In a post on the chain’s website, Whole Foods called regenerative agriculture the number one food trend of 2020.

Read the article here.

“Farmers, producers, academics, government agencies, retailers and more are taking a closer look at how to use land and animal management practices to improve soil health and sequester carbon,” the Whole Foods said in the post. “While the term “regenerative agriculture” can have many definitions, in general it describes farming and grazing practices that restore degraded soil, improve biodiversity and increase carbon capture to create long-lasting environmental benefits, such as positively impacting climate change. You can help by seeking out brands that support regenerative practices.”

Dole Food Com. has a goal to achieve net zero carbon emissions at the farm-level from Dole-managed operations by 2030, and to reduce emissions from shipping by 30% by 2030 compared with 2015 levels.

British retailer Asda has committed to generating zero carbon emissions by 2040, reducing waste by 50% and having a net regenerative impact on nature no later than 2050, according to the company.

General Mills has a commitment to advance regenerative agriculture practices on one million acres of farmland by 2030.

In September, Walmart president and CEO Doug McMillon said the company and the Walmart Foundation is committing to help protect, manage or restore at least 50 million acres of land and one million square miles of ocean by 2030.

Walmart has increased its commitment to sustainability over the past 15 years and that track record continues to grow, according to Anabella de Freeman, the company’s senior manager for sustainable produce.

De Freeman spoke about Walmart’s recent commitment to being a regenerative company and other sustainability initiatives at The Packer’s West Coast Produce Expo.

Being a regenerative company means “de-carbonizing” operations and eliminating waste along the supply chain, she said.

“It means encouraging the adoption of regenerative practices in agriculture, forest management and fisheries, while advancing prosperity and equity for customers, associates and people across our supply chains,” she said. “Working with our suppliers and customers, NGOs and others, we hope to play a part in transforming the world’s supply chains to be more regenerative.”
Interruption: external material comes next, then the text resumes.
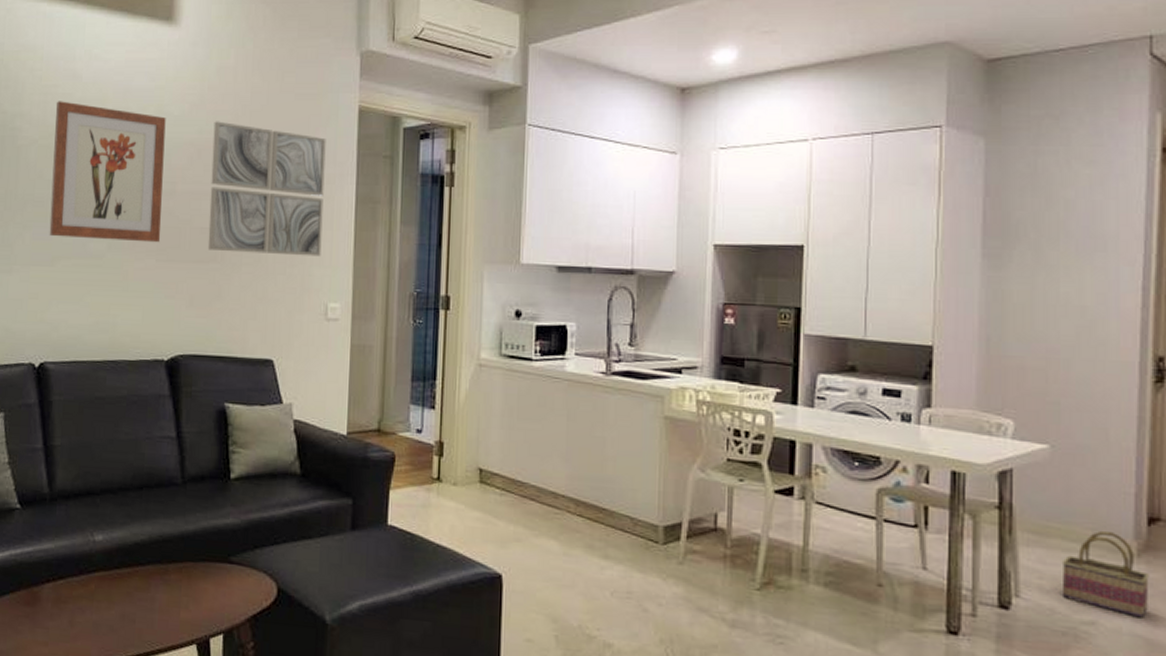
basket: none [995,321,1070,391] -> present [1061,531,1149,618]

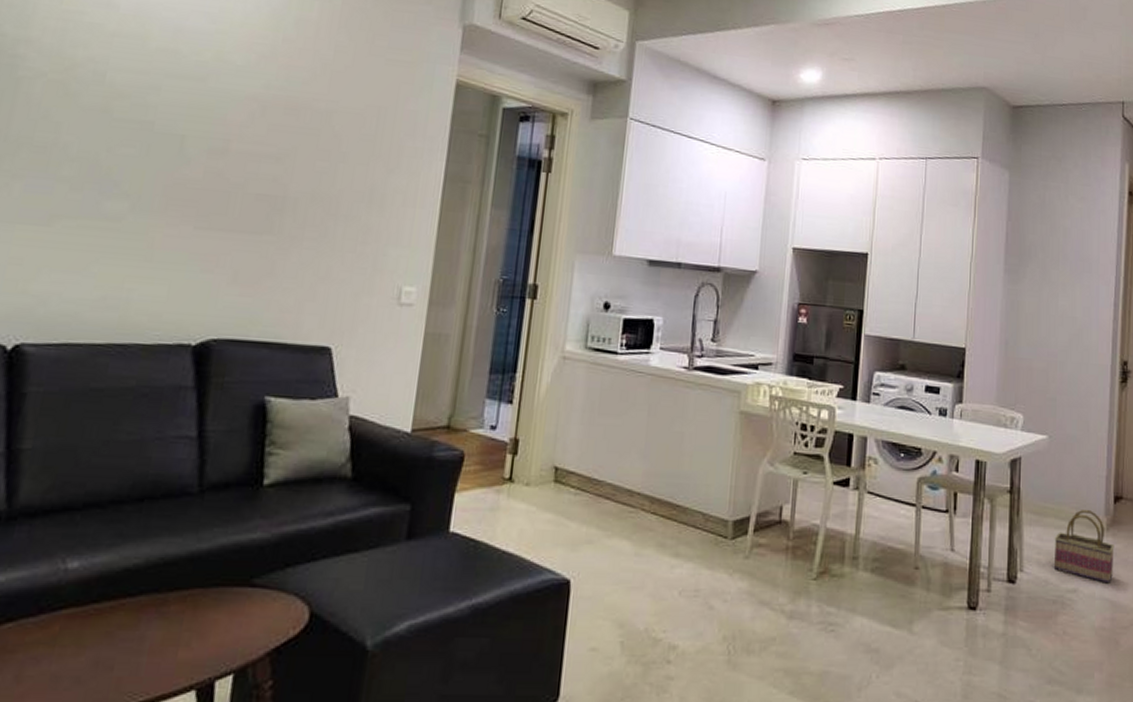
wall art: present [49,101,166,243] -> none [48,30,226,207]
wall art: present [207,121,326,257] -> none [262,77,417,235]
The produce industry can adopt regenerative practices by shifting to more renewable energy sources to power facilities, adopting regenerative agriculture practices, diverting waste from landfills and using more sustainable packaging, she said.

Examples of sustainable packaging, she said, include eliminating plastic when it is not needed, making packaging recyclable and manufacturing packaging with recycled content.

Setting ambitious goals to reduce greenhouse gas emissions and reporting that progress is another way produce suppliers can show their commitment, she said, along with cutting food waste.

Reducing greenhouse gases is critical, but De Freeman also said that sustainable packaging measures and taking care of people also are very important.

“We are strong supporters of the Ethical Charter on Responsible Labor Practices, and a lot of our suppliers are starting to publicly endorse the charter,” she said. “Working towards responsible labor practices is a very important part of sustainability as well.”

De Freeman said much work remains to be done, but the goal is worth it.

“In the journey from now on until 2040, there’s a lot to do and I think we are really going to be making changes, not just for (this generation), but for generations to come.”

Alison Edwards, director of Stewardship Index for Specialty Crops, said that regenerative agriculture is, on one level, a renaming of sustainability. Many growers have been working towards the health of their farms for years, she said. 

At another level, “regenerative” goes beyond sustainability in the sense it seeks to build on the health of the environment and land.

In the end, all sectors of the supply chain need to measure their progress, Edwards said.

Growers need some measurements in order to understand if they’re actually making strides, and that data needs to be shown as a way to back up any claims, she said.